Copy the lines from the line with "How many data points are above 118?" up to and including the line with "Reading left to", and leave the pictures out of your copy.

━━ Data shown ━━

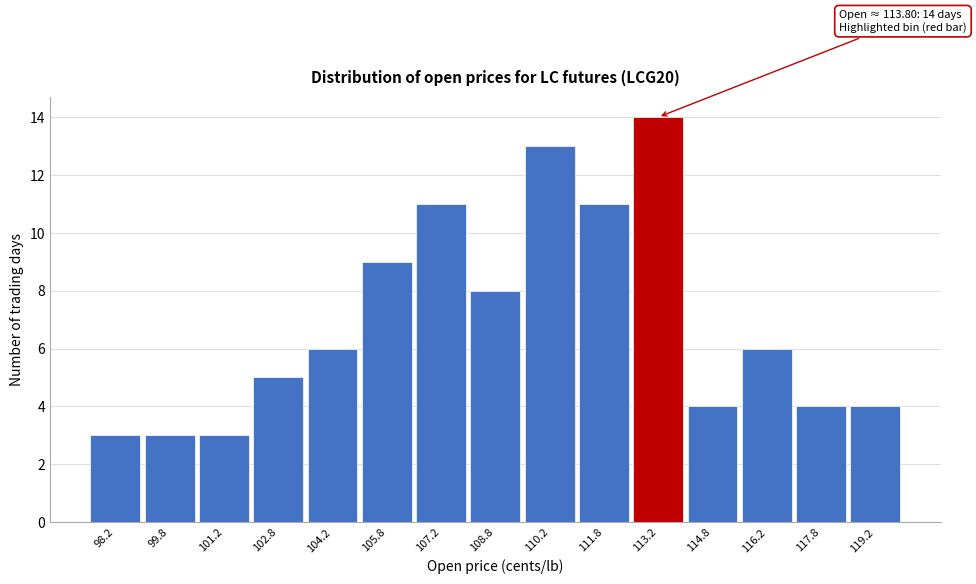

Over which range of the x-axis is the bar tallest?

112.5 to 114.0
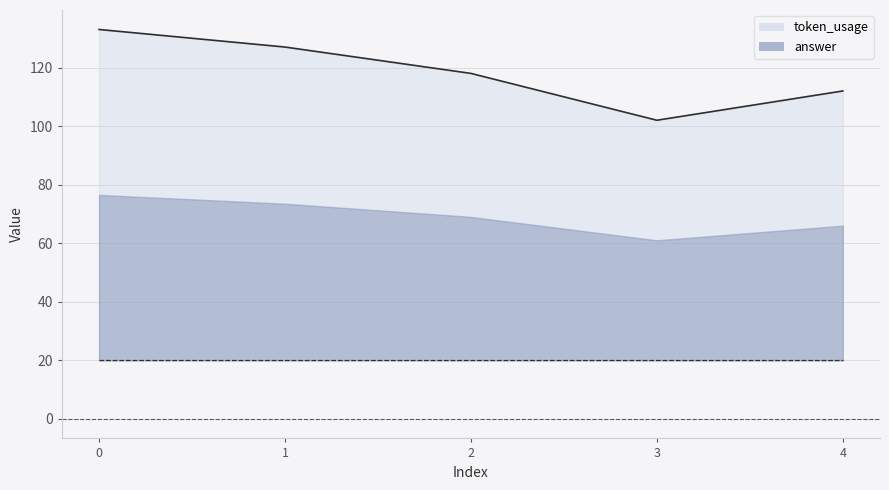

How many data points are above 118?

2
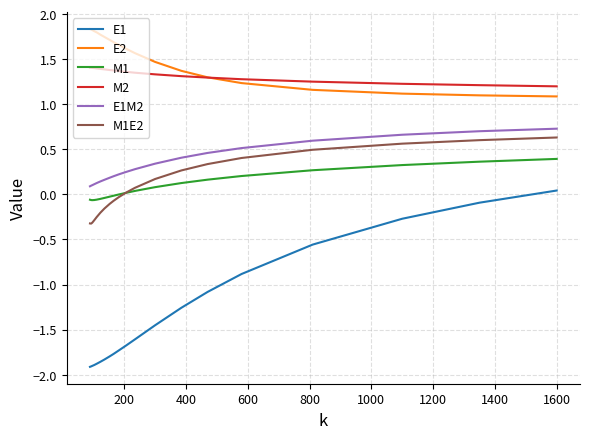

True or false: E2 and E1 cross at least once.

False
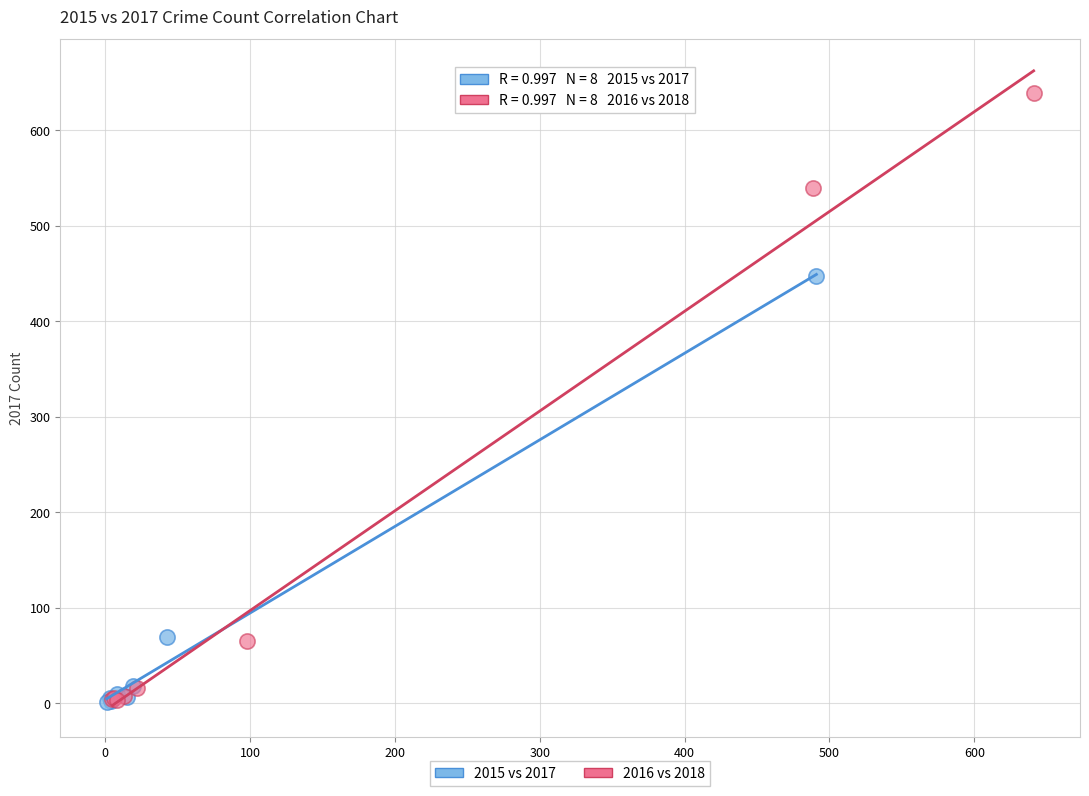

Which series has the widest spread of Y values?

2016 vs 2018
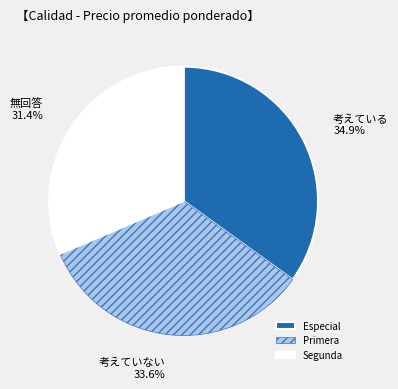

Which has a higher value, Primera or Segunda?

Primera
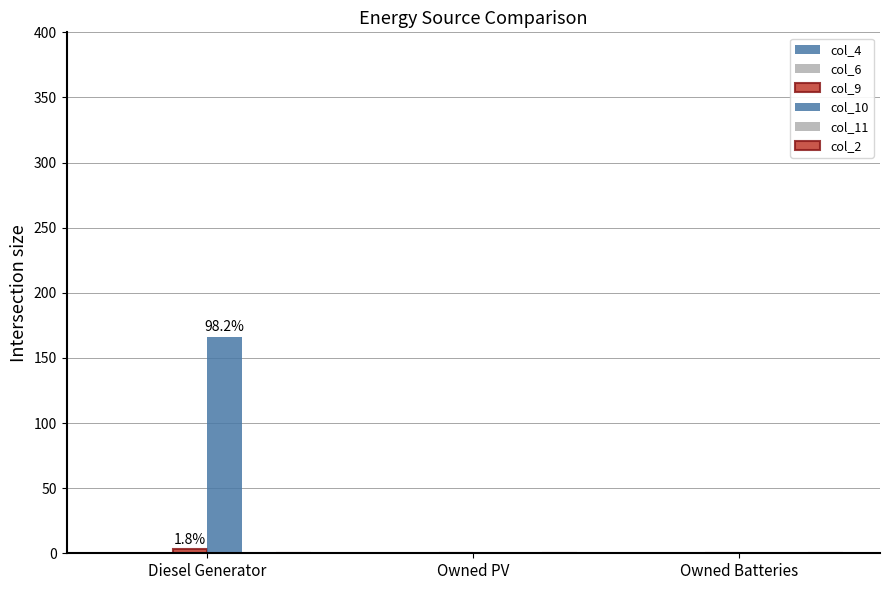

At Owned Batteries, list the series in order from smallest to largest.

col_4, col_6, col_9, col_10, col_11, col_2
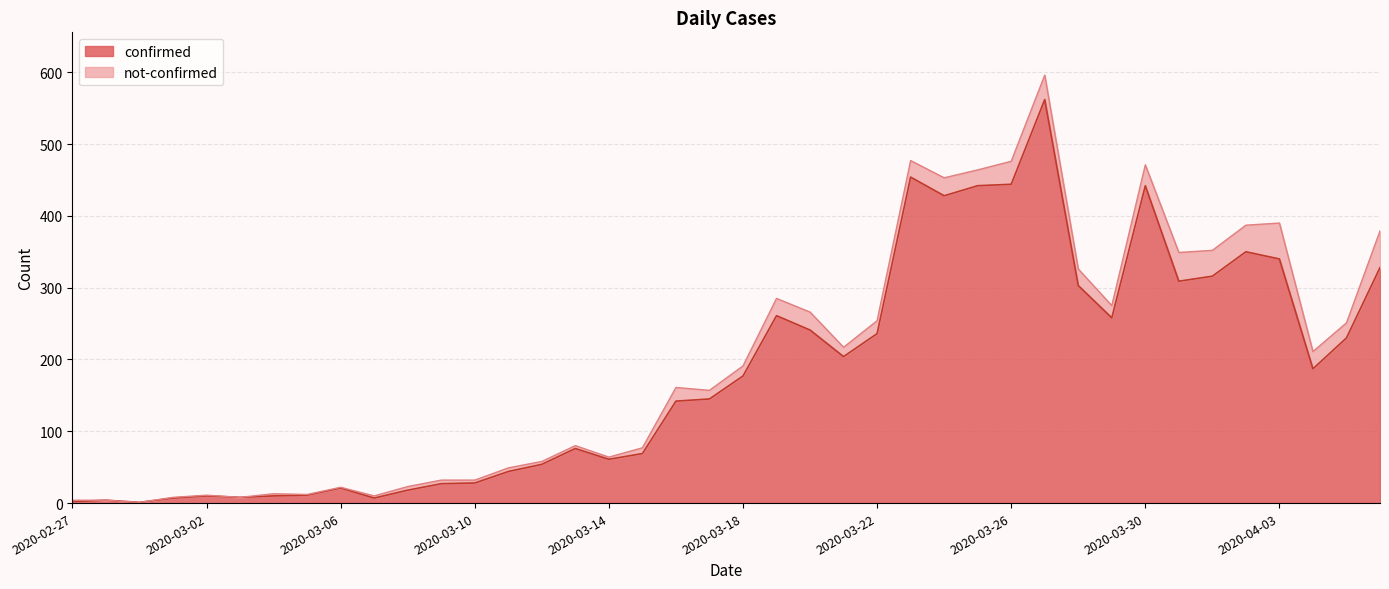

What is the change in value from 2020-02-29 to 2020-03-23?

+453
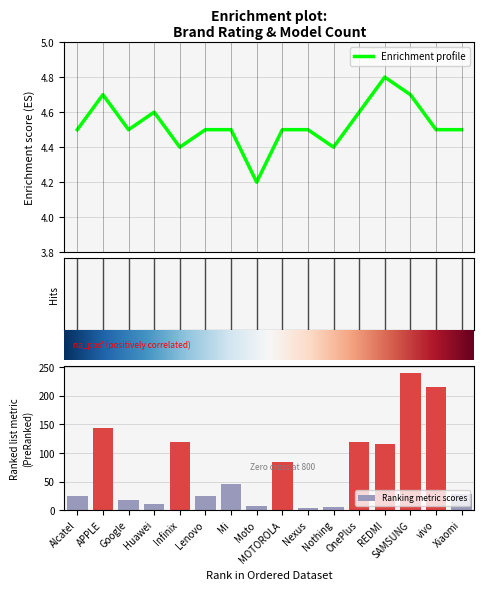

Reading left to right, extract all data points from this chart.

Max. of Rating: Alcatel=4.5	APPLE=4.7	Google=4.5	Huawei=4.6	Infinix=4.4	Lenovo=4.5	Mi=4.5	Moto=4.2	MOTOROLA=4.5	Nexus=4.5	Nothing=4.4	OnePlus=4.6	REDMI=4.8	SAMSUNG=4.7	vivo=4.5	Xiaomi=4.5
Count of Model: Alcatel=24.0	APPLE=144.0	Google=17.0	Huawei=11.0	Infinix=120.0	Lenovo=24.0	Mi=45.0	Moto=8.0	MOTOROLA=84.0	Nexus=3.0	Nothing=5.0	OnePlus=120.0	REDMI=116.0	SAMSUNG=240.0	vivo=216.0	Xiaomi=28.0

━━━

▶ Answer area
How many data points are above 118?

2

True or false: E2 and E1 cross at least once.

False

Which series has the widest spread of Y values?

2016 vs 2018

Which has a higher value, Primera or Segunda?

Primera

At Owned Batteries, list the series in order from smallest to largest.

col_4, col_6, col_9, col_10, col_11, col_2

What is the change in value from 2020-02-29 to 2020-03-23?

+453

Reading left to right, extract all data points from this chart.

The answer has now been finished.